Copy out every line of the data below word for word, but leave the pictures out.

*** Opening INFORMATION SHOWN ***

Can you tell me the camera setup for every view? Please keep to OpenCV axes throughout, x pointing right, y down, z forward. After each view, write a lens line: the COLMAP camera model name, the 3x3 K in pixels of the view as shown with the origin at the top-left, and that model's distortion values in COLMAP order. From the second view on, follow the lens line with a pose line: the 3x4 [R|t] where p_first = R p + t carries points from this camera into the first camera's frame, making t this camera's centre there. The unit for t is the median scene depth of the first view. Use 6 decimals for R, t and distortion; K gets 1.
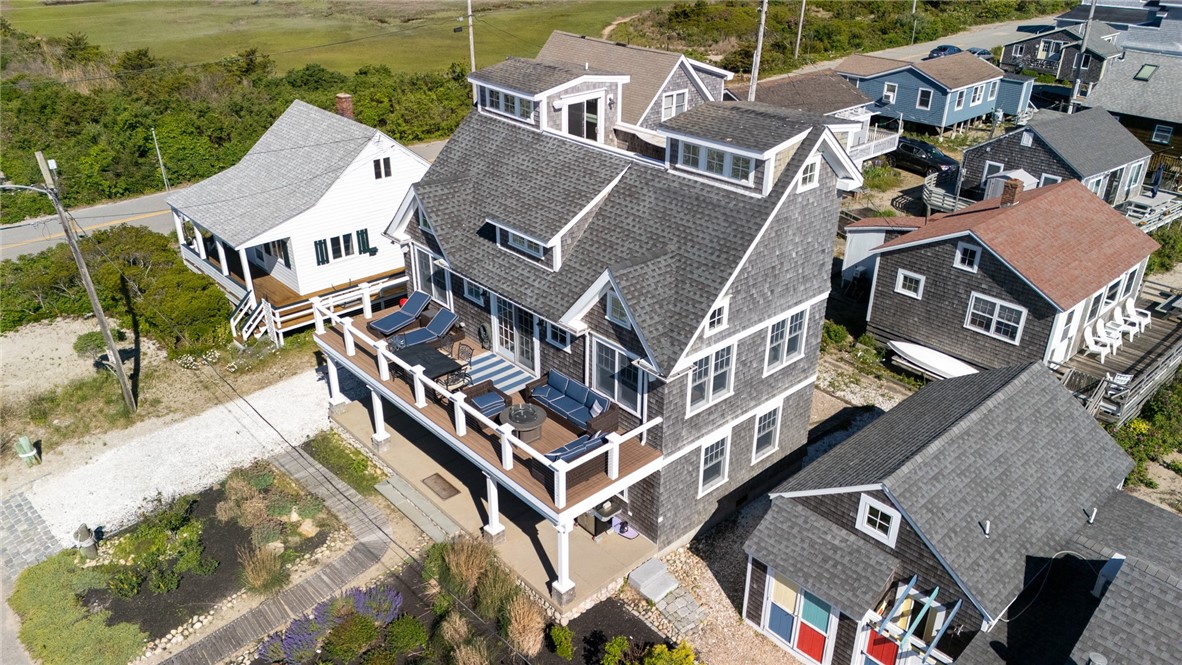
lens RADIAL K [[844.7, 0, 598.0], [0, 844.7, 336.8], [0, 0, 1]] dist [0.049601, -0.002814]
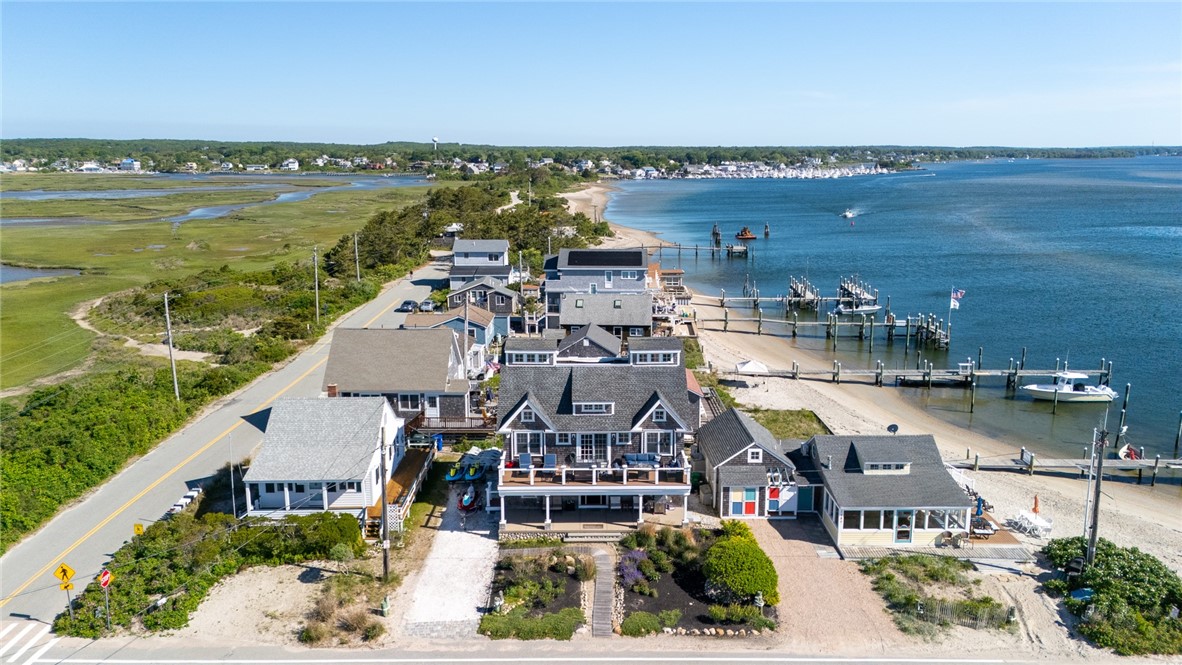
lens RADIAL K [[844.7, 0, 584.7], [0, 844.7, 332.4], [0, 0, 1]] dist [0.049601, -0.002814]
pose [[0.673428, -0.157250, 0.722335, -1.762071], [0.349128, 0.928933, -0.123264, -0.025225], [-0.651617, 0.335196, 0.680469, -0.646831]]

*** Closing INFORMATION SHOWN ***

__EXPECTED ANSWER__
Can you tell me the camera setup for every view? Please keep to OpenCV axes throughout, x pointing right, y down, z forward. After each view, write a lens line: the COLMAP camera model name, the 3x3 K in pixels of the view as shown with the origin at the top-left, and that model's distortion values in COLMAP order. From the second view on, follow the lens line with a pose line: the 3x4 [R|t] where p_first = R p + t carries points from this camera into the first camera's frame, making t this camera's centre there. The unit for t is the median scene depth of the first view. Use 6 decimals for R, t and distortion; K gets 1.
lens RADIAL K [[844.7, 0, 598.0], [0, 844.7, 336.8], [0, 0, 1]] dist [0.049601, -0.002814]
lens RADIAL K [[844.7, 0, 584.7], [0, 844.7, 332.4], [0, 0, 1]] dist [0.049601, -0.002814]
pose [[0.673428, -0.157250, 0.722335, -1.762071], [0.349128, 0.928933, -0.123264, -0.025225], [-0.651617, 0.335196, 0.680469, -0.646831]]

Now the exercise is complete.